The lifetime risk of a woman developing a gynae cancer is 1 in 20, so almost every Australian will have a close friend or relative affected. With only a 68% survival rate, a diagnosis of a gynae cancer comes with a high mortality rate.
Every five hours an Australian woman, affected by gynae cancer, dies.
30 years ago, breast cancer had a 5–year survial rate of 72% and gynae cancer had a 5-year survival rate of 59%. By 2015, the 5-year survival rate for breast cancer had increased to 90%, while the 5-year survival for gynae cancer was still only 68%. This means that the survival for gynae cancer is improving at only half the rate as breast cancer.
The AGCF wants to increase gynae cancer survival rates, this will only be achieved via increased funding for research. It’s that simple and every moment counts.
More than 5500 new cases are diagnosed each year in Australia. This is predicted to rise to 6000 new cases by 2020. These cancers represent 10% of all cancers in women, and cause 9% of cancer-related deaths in women.
Cervical cancer is far from defeated by new cancer limiting vaccination and screening, with the number of new cases increasing from 850 per year and predicted to rise to 915 in 2020.
Since the human genome project was completed in 2003, rapid progress has been made in cancer research, but progress has been slow for gynae cancers because comparatively little research money has been allocated to these cancers.
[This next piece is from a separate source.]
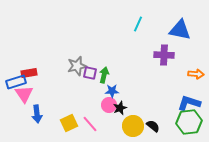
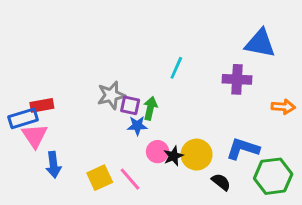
cyan line: (138, 24) -> (176, 68), moved
blue star: (112, 91) -> (137, 126), moved
blue L-shape: (189, 103) -> (243, 149), moved
yellow circle: (133, 126) -> (197, 155), moved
By providing more charity research grant money, we will be able to attract more scientists to work in the field of gynae cancers.
The Cancer Council has observed:
“There appears to be a relationship between levels of direct research investment and improvements in 5-year relative survival… cancers which receive larger amounts of direct funding to research projects… have shown greater improvements in 5-year relative survival.”
In other words, breast cancer 5-year survival has increased to 90% from 72% in the last three decades. During the same time period gynae cancers 5 year survival rate have increased from x to x. A much less significant increase in survival, and it’s all down to funding.
Breaking it down still further, during the same period, ovarian cancer 5 year survival has only improved from 32% to 43%. Ovarian cancer is the ninth most commonly diagnosed cancer and is the sixth most common cause of cancer death among Australian women. 10 year survival is not improving and, at 34%, remains far worse than for breast cancer (83%) and other cancers commonly affecting women. Overall 5-year survival for gynae cancers combined is 68%, ranging from about 43% for ovarian cancer to about 82% for uterine cancer.
What is most alarming, is the rate of 5 year survival for gynae cancer is improving at only half the rate of all other cancers.
Comforting cancer sufferers is no longer good enough. We need more research funding to save lives.